結論からいえば,「今回の訴訟は,株主代表訴訟ではない」ということになります。

株主代表訴訟とは,今回の場合,東芝が,事件の首謀者であった元取締役数名に対して損害賠償請求の裁判を起こすべきであるのに,起こさない,という場合に,株主が「東芝の代わりに」元取締役を訴える裁判を起こす,というものです。

株主代表訴訟の「代表」というの,「代理」という意味だと考えてください。

株主が東芝を代理する訴訟,というふうに考えていただければ,正しいです。

この場合,元取締役数名が損害賠償を支払った場合には,そのお金は東芝に対して支払われます。訴訟を起こしてがんばった株主には,お金は入らないのです。

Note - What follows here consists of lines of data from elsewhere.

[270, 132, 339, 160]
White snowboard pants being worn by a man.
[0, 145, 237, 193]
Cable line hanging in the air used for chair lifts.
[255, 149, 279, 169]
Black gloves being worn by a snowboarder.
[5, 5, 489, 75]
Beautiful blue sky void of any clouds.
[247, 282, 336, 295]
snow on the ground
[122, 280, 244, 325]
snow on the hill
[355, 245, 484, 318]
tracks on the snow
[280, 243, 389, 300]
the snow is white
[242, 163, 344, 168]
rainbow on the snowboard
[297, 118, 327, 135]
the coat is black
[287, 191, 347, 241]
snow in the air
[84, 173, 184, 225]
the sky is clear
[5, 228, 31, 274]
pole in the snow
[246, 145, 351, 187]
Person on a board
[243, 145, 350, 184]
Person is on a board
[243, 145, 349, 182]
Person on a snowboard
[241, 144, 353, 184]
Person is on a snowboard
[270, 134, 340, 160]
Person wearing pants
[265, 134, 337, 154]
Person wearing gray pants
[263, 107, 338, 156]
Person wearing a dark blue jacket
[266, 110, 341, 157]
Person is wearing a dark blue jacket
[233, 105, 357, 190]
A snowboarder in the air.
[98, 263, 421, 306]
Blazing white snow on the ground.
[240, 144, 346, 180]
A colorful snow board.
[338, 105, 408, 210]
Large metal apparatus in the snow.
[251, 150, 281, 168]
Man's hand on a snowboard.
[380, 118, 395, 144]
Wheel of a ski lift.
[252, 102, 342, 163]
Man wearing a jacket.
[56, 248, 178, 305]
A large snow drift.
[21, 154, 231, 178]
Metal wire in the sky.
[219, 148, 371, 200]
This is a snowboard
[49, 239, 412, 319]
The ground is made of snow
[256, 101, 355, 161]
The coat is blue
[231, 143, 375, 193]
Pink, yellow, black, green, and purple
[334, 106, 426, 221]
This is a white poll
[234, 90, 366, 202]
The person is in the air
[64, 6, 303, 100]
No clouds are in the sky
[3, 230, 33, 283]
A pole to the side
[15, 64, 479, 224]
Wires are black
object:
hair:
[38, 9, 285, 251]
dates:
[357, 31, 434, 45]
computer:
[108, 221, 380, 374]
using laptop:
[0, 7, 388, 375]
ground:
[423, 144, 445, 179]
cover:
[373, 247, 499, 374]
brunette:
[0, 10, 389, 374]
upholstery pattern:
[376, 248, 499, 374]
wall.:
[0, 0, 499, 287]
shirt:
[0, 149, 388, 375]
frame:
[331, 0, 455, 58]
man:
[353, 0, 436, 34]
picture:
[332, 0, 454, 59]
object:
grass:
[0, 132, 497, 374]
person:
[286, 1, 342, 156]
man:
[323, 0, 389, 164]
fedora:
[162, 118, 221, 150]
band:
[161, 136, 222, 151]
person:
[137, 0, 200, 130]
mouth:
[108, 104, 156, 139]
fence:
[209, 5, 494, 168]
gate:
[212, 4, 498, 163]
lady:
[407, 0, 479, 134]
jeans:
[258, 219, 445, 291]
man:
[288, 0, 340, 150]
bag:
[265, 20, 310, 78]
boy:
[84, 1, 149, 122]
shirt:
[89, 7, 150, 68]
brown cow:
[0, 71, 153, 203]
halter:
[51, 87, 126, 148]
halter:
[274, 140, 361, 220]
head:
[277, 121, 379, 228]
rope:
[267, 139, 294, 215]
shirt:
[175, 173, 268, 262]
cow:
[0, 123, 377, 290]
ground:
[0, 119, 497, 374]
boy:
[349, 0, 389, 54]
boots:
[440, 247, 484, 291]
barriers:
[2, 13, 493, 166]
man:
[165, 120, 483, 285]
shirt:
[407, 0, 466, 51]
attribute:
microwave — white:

「それでは,株主代表訴訟を起こす意味はないのでは?」

と思われるかもしれません。

ですので,今回,弁護団としては,株主代表訴訟については,態度保留にしています。

弁護団が行おうとしているのは,東芝に対する損害賠償請求訴訟です。

この場合,株主は,自分の被害を東芝に対して直接に請求するのです。この場合,訴訟に勝てば,株主は,東芝から,直接にお金を支払ってもらえます。

まとめますと,

株主代表訴訟は,①東芝を代理して株主が訴訟を起こす,②元取締役に対して訴訟を起こす,③お金は,元取締役から東芝に支払われる。

損害賠償請求訴訟は,①株主が自分のために訴訟を起こす,②東芝に対して訴訟を起こす,③お金は,東芝から株主に支払われる。

という点が違います。

ですので,株主の立場からすれば,損害賠償請求訴訟の方が有利です。